Jika kita memberi lampu tabung suplai DC 220 volt, lampu itu tidak akan menyala. Lampu tabung, disebut juga lampu neon, memerlukan suplai AC (arus bolak-balik) agar dapat berfungsi dengan baik. Hal ini karena lampu perlu dipanaskan terlebih dahulu sebelum dapat memancarkan cahaya. Dalam suplai AC, tegangan bergantian antara negatif dan positif, menyebabkan filamen pemanasan awal pada lampu memanas dan mendingin berulang kali hingga mencapai suhu yang diperlukan untuk memancarkan cahaya.

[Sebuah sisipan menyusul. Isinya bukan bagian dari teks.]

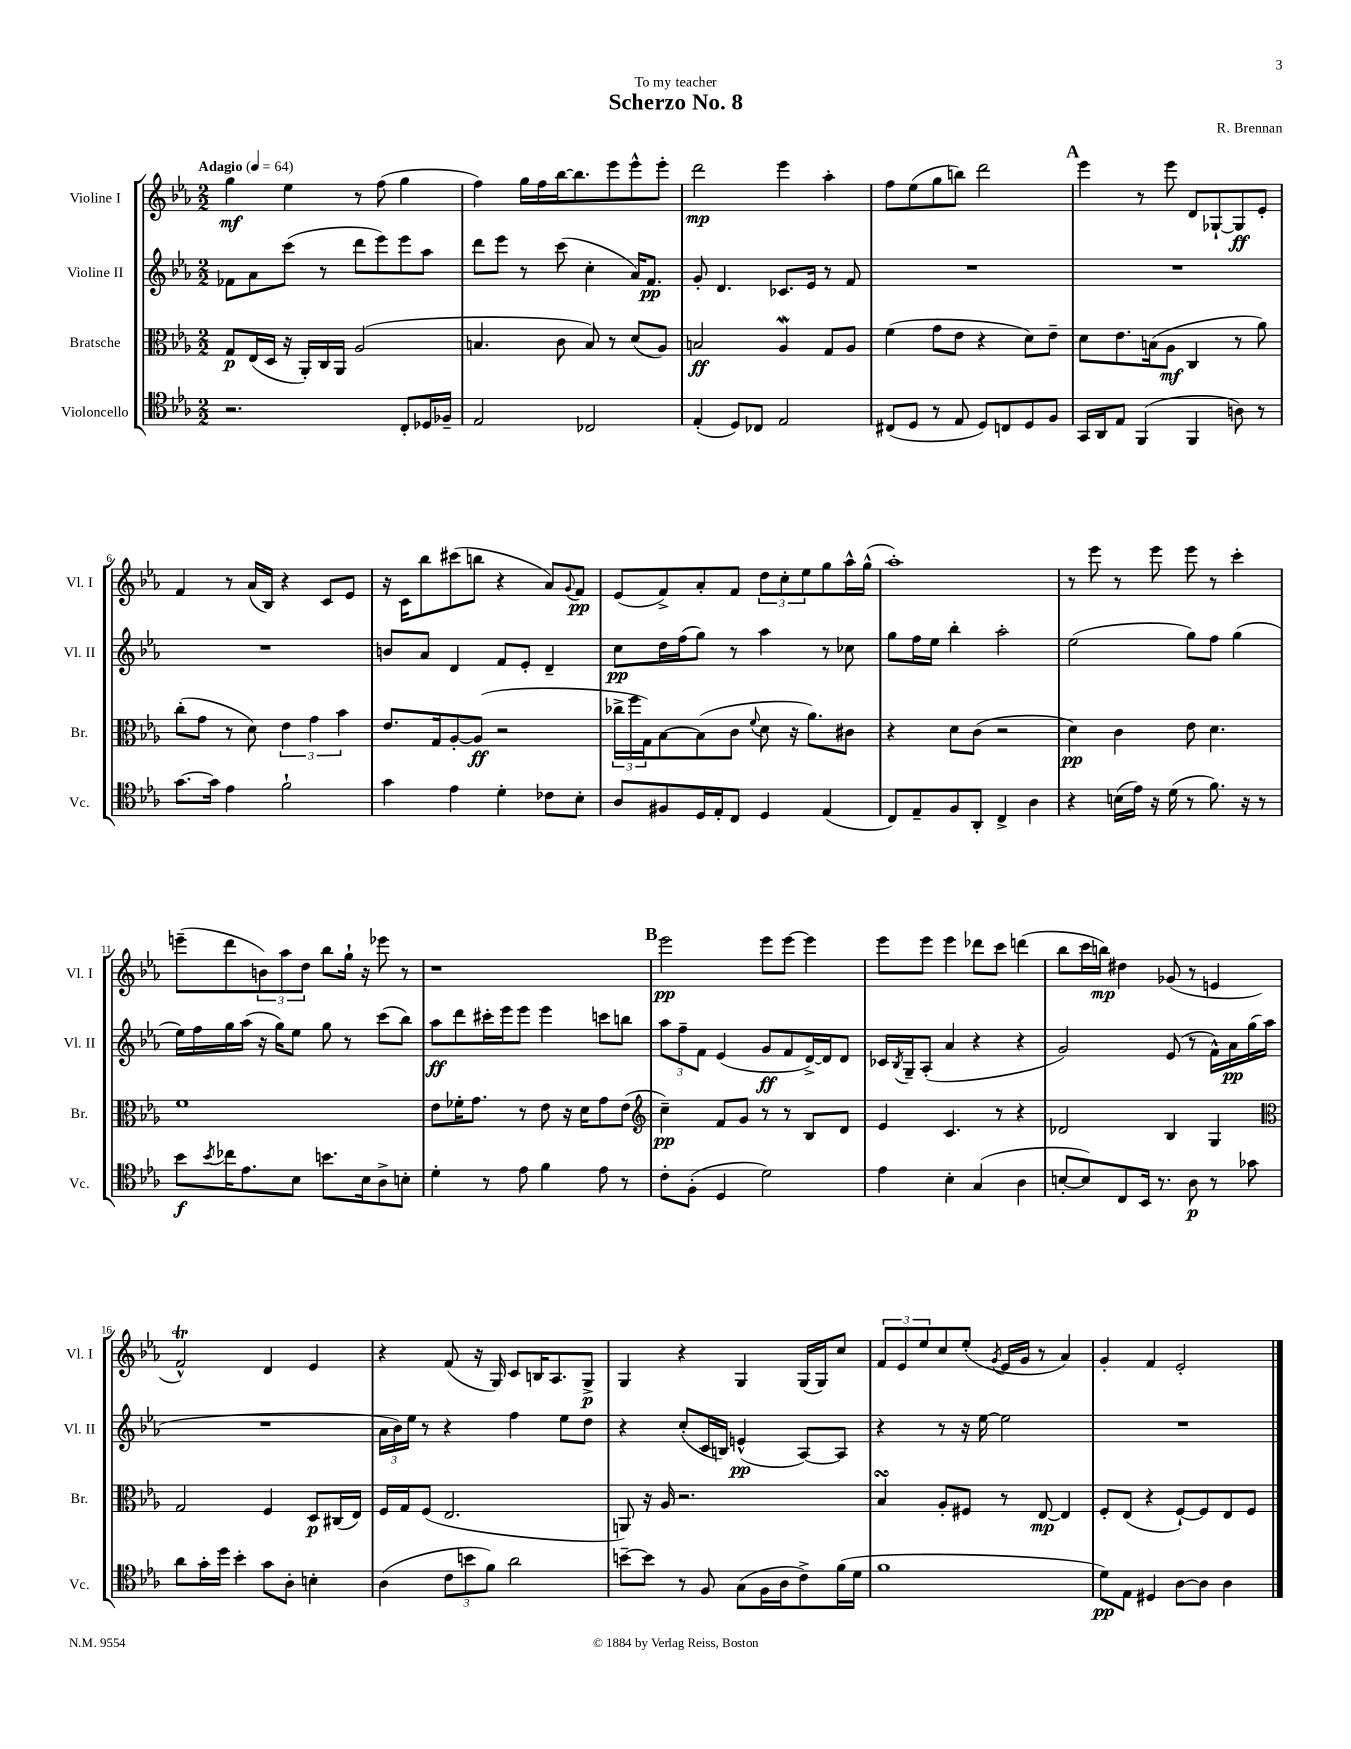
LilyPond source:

\header { title = "Scherzo No. 8" composer = "R. Brennan" dedication = "To my teacher" }
<<
\new StaffGroup <<
\new Staff = "s0" \with { instrumentName = "Violine I" shortInstrumentName = "Vl. I" } {
    \clef treble \key ees \major \numericTimeSignature \time 2/2 \tempo "Adagio" 4 = 64
    g''4\mf ees''4 r8 f''8( g''4 |
    f''4) g''16 f''16 bes''16~ bes''8. ees'''8 ees'''8-^ ees'''8-. |
    d'''2\mp ees'''4 aes''4-. |
    f''8 ees''8( g''8 b''8) d'''2 |
    \mark \markup { \bold "A" } ees'''4 r8 ees'''8 d'8 ges8~-! ges8\ff ees'8-. |
    f'4 r8 aes'16( bes16) r4 c'8 ees'8 |
    r16 c'16 bes''8 cis'''8( b''8 r4 aes'8) \appoggiatura { g'8 } f'8\pp |
    ees'8( f'8->) aes'8-. f'8 \tuplet 3/2 { d''8 c''8-. ees''8 } g''8 aes''16-^ g''16-^( |
    aes''1-.) |
    r8 ees'''8 r8 ees'''8 ees'''8 r8 c'''4-. |
    e'''8--( d'''8 \tuplet 3/2 { b'8) aes''8 d''8 } bes''8 g''16-! r16 ees'''8 r8 |
    r1 |
    \mark \markup { \bold "B" } ees'''2\pp ees'''8 ees'''8~ ees'''4 |
    ees'''8 ees'''8 ees'''4 des'''8 c'''8 d'''4( |
    bes''8 c'''16 b''16\mp) dis''4 ges'8( r8 e'4 |
    f'2-^\trill) d'4 ees'4 |
    r4 f'8( r16 g16) c'8 b16 aes8. g8->\p |
    g4 r4 g4 g16( g16) c''8 |
    \tuplet 3/2 { f'8 ees'8 ees''8 } c''8 ees''8-.( \acciaccatura { g'8 } ees'16 g'16 r8 aes'4) |
    g'4-. f'4 ees'2-. \bar "|." |
}
\new Staff = "s1" \with { instrumentName = "Violine II" shortInstrumentName = "Vl. II" } {
    \clef treble \key ees \major \numericTimeSignature \time 2/2
    fes'8 aes'8 c'''8( r8 d'''8 ees'''8) ees'''8 aes''8 |
    d'''8 ees'''8 r8 c'''8( c''4-. aes'16) f'8.\pp |
    g'8-. d'4. ces'8. ees'16 r8 f'8 |
    R1 |
    \mark \markup { \bold "A" } R1 |
    R1 |
    b'8 aes'8 d'4 f'8 ees'8-. d'4-- |
    c''8\pp d''16 f''16( g''8) r8 aes''4 r8 ces''8 |
    g''8 f''16 ees''16 bes''4-. aes''2-. |
    ees''2( g''8) f''8 g''4( |
    ees''16) f''16 g''16 aes''16( r16 g''16) ees''8 g''8 r8 c'''8( bes''8) |
    aes''8\ff d'''8 cis'''16-. ees'''16 ees'''8 ees'''4 c'''8 b''8 |
    \mark \markup { \bold "B" } \tuplet 3/2 { aes''8 f''8-- f'8 } ees'4( g'8\ff f'8 d'16~->) d'16 d'8 |
    ces'16 \acciaccatura { bes8 } g16-- aes8-.( aes'4 r4 r4 |
    g'2) ees'8( r8 f'16-^) aes'16\pp g''16( aes''16 |
    R1 |
    \tuplet 3/2 { aes'16 bes'16) ees''16 } r8 r4 f''4 ees''8 d''8 |
    r4 c''8-.( c'16 b16) e'4-^\pp( aes8~) aes8 |
    r4 r8 r16 ees''16~ ees''2 |
    R1 \bar "|." |
}
\new Staff = "s2" \with { instrumentName = "Bratsche" shortInstrumentName = "Br." } {
    \clef alto \key ees \major \numericTimeSignature \time 2/2
    g8\p ees16( d16 r16 aes,16-.) c16 aes,16 aes2( |
    b4. c'8 b8) r8 d'8( aes8) |
    b2\ff aes4\mordent g8 aes8 |
    f'4( g'8 ees'8 r4 d'8) ees'8-- |
    \mark \markup { \bold "A" } d'8 ees'8. b16( aes8\mf c4 r8 aes'8) |
    c''8-.( g'8 r8 d'8) \tuplet 3/2 { ees'4 g'4 bes'4 } |
    ees'8. g16 aes8~-. aes8\ff( r2 |
    \tuplet 3/2 { ces''16-> f''16 g16) } bes8~ bes8( c'8 \appoggiatura { f'8 } d'8 r16 aes'8.) cis'8 |
    r4 d'8 c'8( r2 |
    d'4\pp) c'4 ees'8 d'4. |
    f'1 |
    ees'8 fes'16-. g'8. r8 ees'8 r16 d'16 g'8 ees'8( |
    \mark \markup { \bold "B" } \clef treble c''4--\pp) f'8 g'8 r8 r8 bes8 d'8 |
    ees'4 c'4. r8 r4 |
    des'2 bes4 g4 |
    \clef alto g2 f4 d8\p cis16( ees16) |
    f16 g16 f8( ees2. |
    a,8) r16 aes16 r2. |
    bes4\turn aes8-. fis8 r8 ees8~\mp ees4 |
    f8-. ees8( r4 f8~-!) f8 ees8 f8 \bar "|." |
}
\new Staff = "s3" \with { instrumentName = "Violoncello" shortInstrumentName = "Vc." } {
    \clef tenor \key ees \major \numericTimeSignature \time 2/2
    r2. c8-. des16 fes16-- |
    ees2 ces2 |
    ees4-.( d8) ces8 ees2 |
    cis8( d8 r8 ees8 d8) c8 d8 f8 |
    \mark \markup { \bold "A" } g,16 aes,16 ees8 f,4( f,4 a8) r8 |
    g'8.~ g'16 ees'4 f'2-! |
    g'4 ees'4 d'4-. ces'8 bes8-. |
    aes8 fis8 d16 ees16-. c8 d4 ees4( |
    c8) ees8-- f8 aes,8-. c4-> aes4 |
    r4 b16( ees'16) r16 d'16( r8 f'8.) r16 r8 |
    bes'8\f \acciaccatura { bes'8 } ces''16 ees'8. bes8 b'8. bes16 aes8-> b8-. |
    d'4-. r8 ees'8 f'4 ees'8 r8 |
    \mark \markup { \bold "B" } c'8-. f8-.( d4 d'2) |
    ees'4 bes4-. g4( aes4 |
    b8~-. b8) c8 bes,16 r8. aes8\p r8 ges'8 |
    aes'8 g'16-. d''16 bes'4-. g'8 aes8-. b4-. |
    aes4( \tuplet 3/2 { c'8 b'8 f'8) } aes'2 |
    b'8~-- b'8 r8 f8 g8( f16 aes16 c'8->) f'16( d'16 |
    f'1 |
    d'8\pp) ees8 dis4 aes8~ aes8 aes4 \bar "|." |
}
>>
>>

Namun, dengan suplai DC, tegangannya tetap konstan. Ini berarti bahwa filamen pemanasan awal tidak akan menerima siklus pemanasan dan pendinginan berulang yang diperlukan, dan akibatnya, tidak akan mencapai suhu yang diperlukan untuk memulai pelepasan gas yang menghasilkan cahaya yang dipancarkan oleh tabung. Akibatnya lampu tabung akan tetap gelap gulita.

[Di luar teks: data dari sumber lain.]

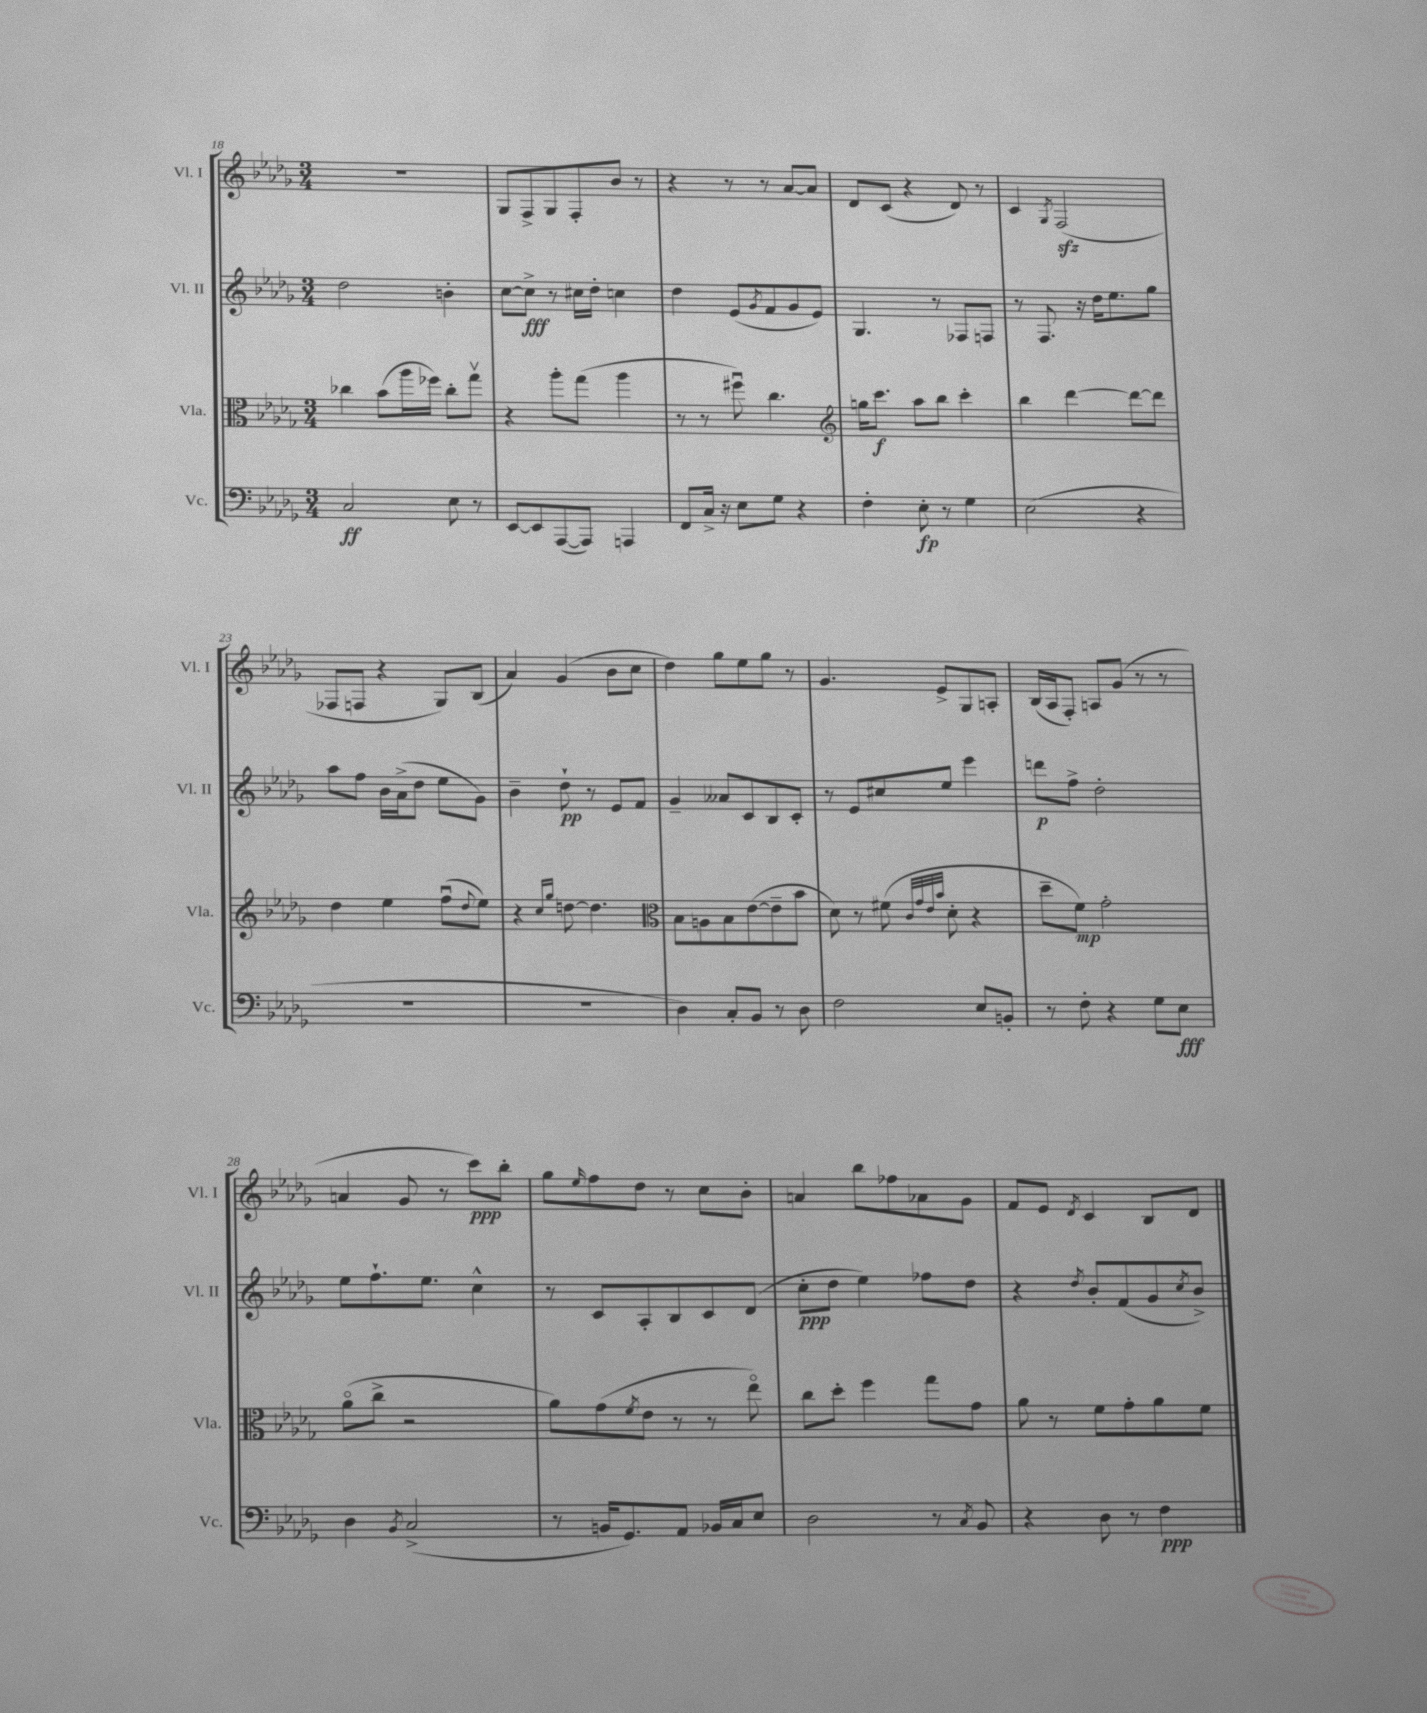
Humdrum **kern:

**kern	**kern	**kern	**kern
*staff4	*staff3	*staff2	*staff1
*clefF4	*clefC3	*clefG2	*clefG2
*k[b-e-a-d-g-]	*k[b-e-a-d-g-]	*k[b-e-a-d-g-]	*k[b-e-a-d-g-]
*M3/4	*M3/4	*M3/4	*M3/4
2C	4cc-	2dd-	2.r
.	(8b-	.	.
.	16aa-	.	.
.	16ff-)	.	.
8E-	8cc-'	4b'	.
8r	8gg-v	.	.
=	=	=	=
[8EE-	4r	[8cc	8G-
8EE-]	.	8cc^]	8F^
([8AAA-	8aa-'	8r	8G-
8AAA-])	(8gg-	16cc#	8F'
.	.	16dd-'	.
4AAA	4aa-	4cc	8b-
.	.	.	8r
=	=	=	=
8FF	8r	4dd-	4r
16C^	8r	.	.
16r	.	.	.
8E-	8ff#u)	(8e-	8r
.	.	8qg-	.
8G-	4.cc	8f	8r
4r	.	8g-	[8a-
.	.	8e-)	8a-]
=	=	=	=
*	*clefG2	*	*
4F'	16gg	4.G-	8d-
.	8.ccc	.	.
.	.	.	(8c
8E-'	8aa-	.	4r
8r	8bb-	8r	.
4G-	4ccc'	8F-	8d-)
.	.	8F	8r
=	=	=	=
(2E-	4bb-	8r	4c
.	.	8.F	.
.	.	.	8qG-
.	[4ddd-	.	(2F
.	.	16r	.
.	.	16dd-	.
.	.	8.ee-	.
4r	8ddd-_	.	.
.	8ddd-]	8gg-	.
=	=	=	=
2.r	4dd-	8aa-	8F-
.	.	8ff	8F
.	4ee-	16b-	4r
.	.	(16a-^	.
.	.	8dd-	.
.	(8ffu	8ee-	8G-)
.	8qqdd-	.	.
.	8ee-)	8g-)	(8B-
=	=	=	=
2.r	4r	4b-~	4a-)
.	16qqcc	.	.
.	16qqgg-	.	.
.	[8dd	8dd-`	(4g-
.	4.dd]	8r	.
.	.	8e-	8b-
.	.	8f	8cc
=	=	=	=
*	*clefC3	*	*
4D-)	8B-	4g-~	4dd-)
.	8A	.	.
8C'	8B-	8a--	8gg-
8BB-	([8e-	8c	8ee-
8r	8e-~]	8B-	8gg-
8D-	8b-	8c'	8r
=	=	=	=
2F	8d-)	8r	4.g-
.	8r	8e-	.
.	(8f#	8cc#	.
.	32qqc	.	.
.	32qqg-	.	.
.	32qqe-	.	.
.	32qqb-	.	.
.	8d-'	8ee-	8e-^
8E-	4r	4eee-	8G-
8BB'	.	.	8A'
=	=	=	=
8r	8dd-~	8ddd	(16B-
.	.	.	16A-
8F'	8f)	8ff^	8F')
4r	2g-'	2dd-'	8A
.	.	.	(8g-
8G-	.	.	8r
8E-	.	.	8r
=	=	=	=
4D-	(8a-o	8ee-	4a
.	8cc^	8.ff`	.
8qBB-	.	.	.
(2C^	2r	.	8g-
.	.	8.ee-	.
.	.	.	8r
.	.	4cc^^	8ccc)
.	.	.	8bb-'
=	=	=	=
8r	8a-)	8r	8gg-
.	.	.	16qqee-
16BB	(8g-	8c	8ff
8.GG-)	.	.	.
.	8qf	.	.
.	8e-	8A-'	8dd-
8AA-	8r	8B-	8r
16BB-	8r	8c	8cc
16C	.	.	.
8E-	8ee-o)	(8d-	8b-'
=	=	=	=
2D-	8cc	8cc'	4a
.	8dd-'	8dd-	.
.	4ff	4ee-)	8bb-
.	.	.	8ff-
8r	8gg-	8ff-	8a-
8qC	.	.	.
8BB-	8g-	8dd-	8g-
=	=	=	=
4r	8a-	4r	8f
.	8r	.	8e-
.	.	8qdd-	8qd-
8D-	8f	8b-'	4c
8r	8g-'	(8f	.
4F	8a-	8g-	8B-
.	.	8qcc	.
.	8f	8b-^)	8d-
==	==	==	==
*-	*-	*-	*-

Faktanya, memberikan pasokan DC pada lampu tabung bisa sangat berbahaya. Tanpa perangkat pembatas arus yang memadai, LED dan transistor daya pada suplai DC dapat berisiko rusak karena tegangan yang berlebihan. Hal ini dapat mengakibatkan kegagalan bola lampu yang parah dan bahkan menimbulkan bahaya kebakaran.
Kesimpulannya, memberikan lampu tabung dengan suplai DC 220 volt tidak akan membuatnya berfungsi. Dibutuhkan pasokan AC untuk menyala dan beroperasi dengan aman. Oleh karena itu, penting untuk mengetahui kebutuhan daya perangkat elektronik Anda dan selalu menggunakan jenis catu daya yang benar untuk menghindari kerusakan pada perangkat dan cedera pada diri Anda.